WORK TO COMPLETE
Although the entries hold pictures, only their words are printed back, exactly as given.

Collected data
== == ==
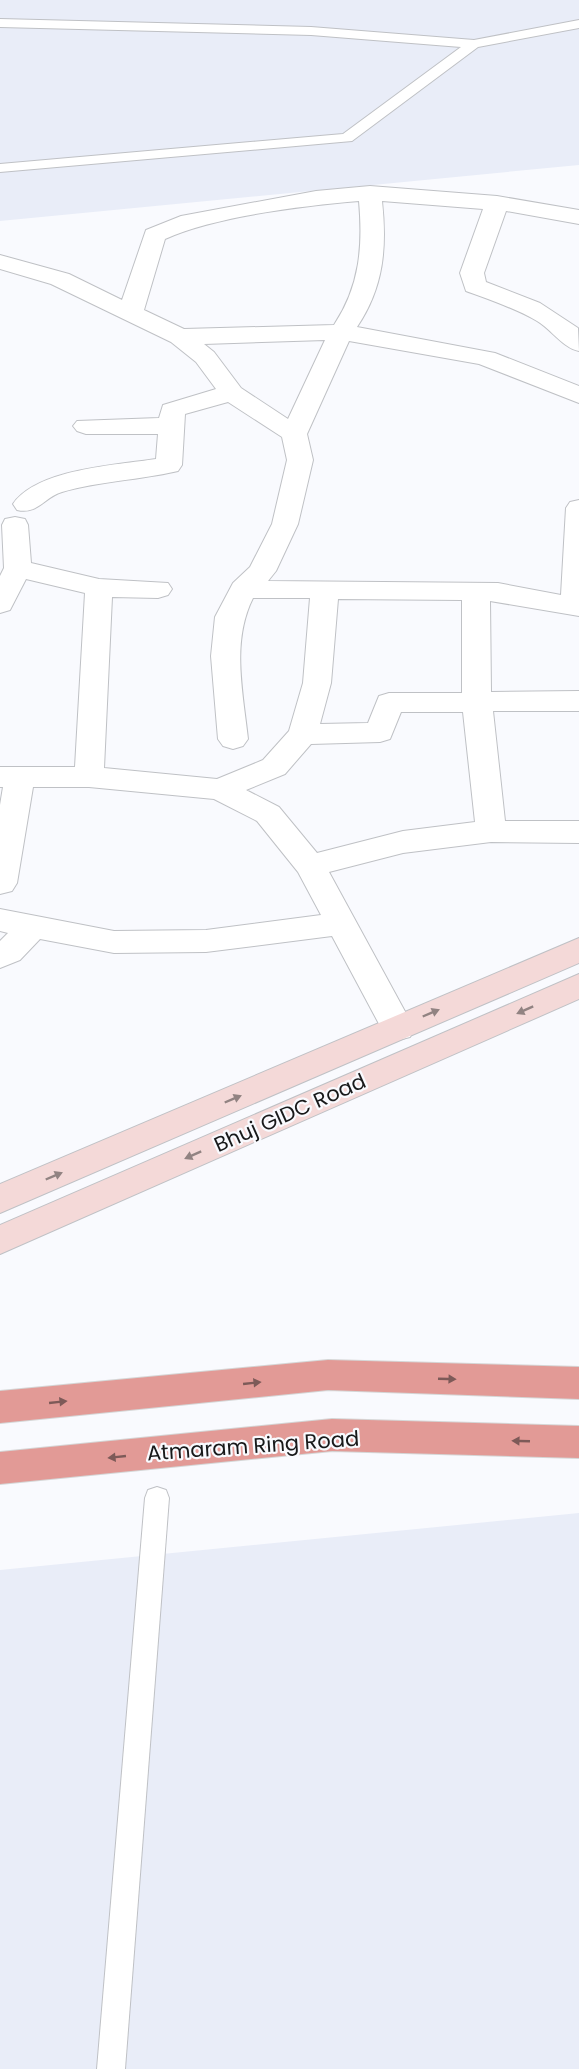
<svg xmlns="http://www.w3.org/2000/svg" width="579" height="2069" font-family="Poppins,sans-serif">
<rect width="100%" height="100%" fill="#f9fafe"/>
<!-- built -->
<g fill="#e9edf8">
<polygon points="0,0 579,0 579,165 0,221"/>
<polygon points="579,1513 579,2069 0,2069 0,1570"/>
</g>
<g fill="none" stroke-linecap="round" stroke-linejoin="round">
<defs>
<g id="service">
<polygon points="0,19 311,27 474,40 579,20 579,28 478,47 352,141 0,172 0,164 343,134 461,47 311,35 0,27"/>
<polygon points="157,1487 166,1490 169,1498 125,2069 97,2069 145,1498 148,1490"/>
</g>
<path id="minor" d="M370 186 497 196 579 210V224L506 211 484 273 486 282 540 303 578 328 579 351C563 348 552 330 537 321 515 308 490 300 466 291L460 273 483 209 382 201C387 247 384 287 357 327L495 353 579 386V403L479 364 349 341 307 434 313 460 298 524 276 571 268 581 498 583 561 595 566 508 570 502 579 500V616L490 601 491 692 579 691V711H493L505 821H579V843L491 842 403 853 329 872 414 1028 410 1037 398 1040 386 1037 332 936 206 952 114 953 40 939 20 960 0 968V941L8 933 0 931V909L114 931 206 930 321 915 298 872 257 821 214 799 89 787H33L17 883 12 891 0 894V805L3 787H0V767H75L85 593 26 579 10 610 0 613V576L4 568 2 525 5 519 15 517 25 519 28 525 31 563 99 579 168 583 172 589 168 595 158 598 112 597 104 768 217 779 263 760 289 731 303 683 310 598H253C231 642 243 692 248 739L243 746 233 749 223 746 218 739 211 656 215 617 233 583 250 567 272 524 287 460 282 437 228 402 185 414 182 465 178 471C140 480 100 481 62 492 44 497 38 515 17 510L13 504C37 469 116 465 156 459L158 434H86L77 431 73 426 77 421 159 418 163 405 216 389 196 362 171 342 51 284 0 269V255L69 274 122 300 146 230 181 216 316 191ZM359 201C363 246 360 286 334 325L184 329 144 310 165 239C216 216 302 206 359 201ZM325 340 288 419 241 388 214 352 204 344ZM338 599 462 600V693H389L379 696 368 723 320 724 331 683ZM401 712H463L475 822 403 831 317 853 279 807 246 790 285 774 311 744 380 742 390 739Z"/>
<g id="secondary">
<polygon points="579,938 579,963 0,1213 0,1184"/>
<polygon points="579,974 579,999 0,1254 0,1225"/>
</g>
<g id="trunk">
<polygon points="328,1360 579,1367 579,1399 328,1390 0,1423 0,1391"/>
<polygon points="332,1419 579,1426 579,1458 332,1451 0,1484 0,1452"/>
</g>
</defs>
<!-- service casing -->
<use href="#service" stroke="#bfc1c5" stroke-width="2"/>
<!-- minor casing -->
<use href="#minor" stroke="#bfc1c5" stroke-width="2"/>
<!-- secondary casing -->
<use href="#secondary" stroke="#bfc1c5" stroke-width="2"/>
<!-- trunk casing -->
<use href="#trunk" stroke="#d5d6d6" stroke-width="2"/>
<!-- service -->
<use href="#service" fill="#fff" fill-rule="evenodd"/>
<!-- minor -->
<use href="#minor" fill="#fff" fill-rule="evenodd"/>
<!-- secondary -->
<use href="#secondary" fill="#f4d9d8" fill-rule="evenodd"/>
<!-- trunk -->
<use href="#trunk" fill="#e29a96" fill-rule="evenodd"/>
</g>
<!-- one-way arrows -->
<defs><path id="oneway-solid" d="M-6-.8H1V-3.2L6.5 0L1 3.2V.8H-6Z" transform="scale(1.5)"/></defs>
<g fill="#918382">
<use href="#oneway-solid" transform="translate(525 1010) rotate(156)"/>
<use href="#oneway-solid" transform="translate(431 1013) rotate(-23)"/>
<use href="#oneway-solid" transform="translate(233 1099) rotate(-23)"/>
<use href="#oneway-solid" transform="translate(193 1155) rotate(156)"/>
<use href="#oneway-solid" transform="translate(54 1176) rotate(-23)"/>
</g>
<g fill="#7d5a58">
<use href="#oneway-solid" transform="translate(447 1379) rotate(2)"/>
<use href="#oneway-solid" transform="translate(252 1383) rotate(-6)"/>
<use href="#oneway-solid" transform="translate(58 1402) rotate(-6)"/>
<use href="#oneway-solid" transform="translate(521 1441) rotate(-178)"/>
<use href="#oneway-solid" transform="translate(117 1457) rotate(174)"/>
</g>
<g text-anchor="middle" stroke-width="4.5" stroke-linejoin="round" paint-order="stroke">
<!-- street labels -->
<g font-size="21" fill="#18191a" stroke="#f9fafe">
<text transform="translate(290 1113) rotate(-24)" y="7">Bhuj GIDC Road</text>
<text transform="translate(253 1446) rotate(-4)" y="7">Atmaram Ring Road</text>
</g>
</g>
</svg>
== == ==
ANSWER
<svg xmlns="http://www.w3.org/2000/svg" width="579" height="2069" font-family="Poppins,sans-serif">
<rect width="100%" height="100%" fill="#f9fafe"/>
<!-- built -->
<g fill="#e9edf8">
<polygon points="0,0 579,0 579,165 0,221"/>
<polygon points="579,1513 579,2069 0,2069 0,1570"/>
</g>
<g fill="none" stroke-linecap="round" stroke-linejoin="round">
<defs>
<g id="service">
<polygon points="0,19 311,27 474,40 579,20 579,28 478,47 352,141 0,172 0,164 343,134 461,47 311,35 0,27"/>
<polygon points="157,1487 166,1490 169,1498 125,2069 97,2069 145,1498 148,1490"/>
</g>
<path id="minor" d="M370 186 497 196 579 210V224L506 211 484 273 486 282 540 303 578 328 579 351C563 348 552 330 537 321 515 308 490 300 466 291L460 273 483 209 382 201C387 247 384 287 357 327L495 353 579 386V403L479 364 349 341 307 434 313 460 298 524 276 571 268 581 498 583 561 595 566 508 570 502 579 500V616L490 601 491 692 579 691V711H493L505 821H579V843L491 842 403 853 329 872 414 1028 410 1037 398 1040 386 1037 332 936 206 952 114 953 40 939 20 960 0 968V941L8 933 0 931V909L114 931 206 930 321 915 298 872 257 821 214 799 89 787H33L17 883 12 891 0 894V805L3 787H0V767H75L85 593 26 579 10 610 0 613V576L4 568 2 525 5 519 15 517 25 519 28 525 31 563 99 579 168 583 172 589 168 595 158 598 112 597 104 768 217 779 263 760 289 731 303 683 310 598H253C231 642 243 692 248 739L243 746 233 749 223 746 218 739 211 656 215 617 233 583 250 567 272 524 287 460 282 437 228 402 185 414 182 465 178 471C140 480 100 481 62 492 44 497 38 515 17 510L13 504C37 469 116 465 156 459L158 434H86L77 431 73 426 77 421 159 418 163 405 216 389 196 362 171 342 51 284 0 269V255L69 274 122 300 146 230 181 216 316 191ZM359 201C363 246 360 286 334 325L184 329 144 310 165 239C216 216 302 206 359 201ZM325 340 288 419 241 388 214 352 204 344ZM338 599 462 600V693H389L379 696 368 723 320 724 331 683ZM401 712H463L475 822 403 831 317 853 279 807 246 790 285 774 311 744 380 742 390 739Z"/>
<g id="secondary">
<polygon points="579,938 579,963 0,1213 0,1184"/>
<polygon points="579,974 579,999 0,1254 0,1225"/>
</g>
<g id="trunk">
<polygon points="328,1360 579,1367 579,1399 328,1390 0,1423 0,1391"/>
<polygon points="332,1419 579,1426 579,1458 332,1451 0,1484 0,1452"/>
</g>
</defs>
<!-- service casing -->
<use href="#service" stroke="#bfc1c5" stroke-width="2"/>
<!-- minor casing -->
<use href="#minor" stroke="#bfc1c5" stroke-width="2"/>
<!-- secondary casing -->
<use href="#secondary" stroke="#bfc1c5" stroke-width="2"/>
<!-- trunk casing -->
<use href="#trunk" stroke="#d5d6d6" stroke-width="2"/>
<!-- service -->
<use href="#service" fill="#fff" fill-rule="evenodd"/>
<!-- minor -->
<use href="#minor" fill="#fff" fill-rule="evenodd"/>
<!-- secondary -->
<use href="#secondary" fill="#f4d9d8" fill-rule="evenodd"/>
<!-- trunk -->
<use href="#trunk" fill="#e29a96" fill-rule="evenodd"/>
</g>
<!-- one-way arrows -->
<defs><path id="oneway-solid" d="M-6-.8H1V-3.2L6.5 0L1 3.2V.8H-6Z" transform="scale(1.5)"/></defs>
<g fill="#918382">
<use href="#oneway-solid" transform="translate(525 1010) rotate(156)"/>
<use href="#oneway-solid" transform="translate(431 1013) rotate(-23)"/>
<use href="#oneway-solid" transform="translate(233 1099) rotate(-23)"/>
<use href="#oneway-solid" transform="translate(193 1155) rotate(156)"/>
<use href="#oneway-solid" transform="translate(54 1176) rotate(-23)"/>
</g>
<g fill="#7d5a58">
<use href="#oneway-solid" transform="translate(447 1379) rotate(2)"/>
<use href="#oneway-solid" transform="translate(252 1383) rotate(-6)"/>
<use href="#oneway-solid" transform="translate(58 1402) rotate(-6)"/>
<use href="#oneway-solid" transform="translate(521 1441) rotate(-178)"/>
<use href="#oneway-solid" transform="translate(117 1457) rotate(174)"/>
</g>
<g text-anchor="middle" stroke-width="4.5" stroke-linejoin="round" paint-order="stroke">
<!-- street labels -->
<g font-size="21" fill="#18191a" stroke="#f9fafe">
<text transform="translate(290 1113) rotate(-24)" y="7">Bhuj GIDC Road</text>
<text transform="translate(253 1446) rotate(-4)" y="7">Atmaram Ring Road</text>
</g>
</g>
</svg>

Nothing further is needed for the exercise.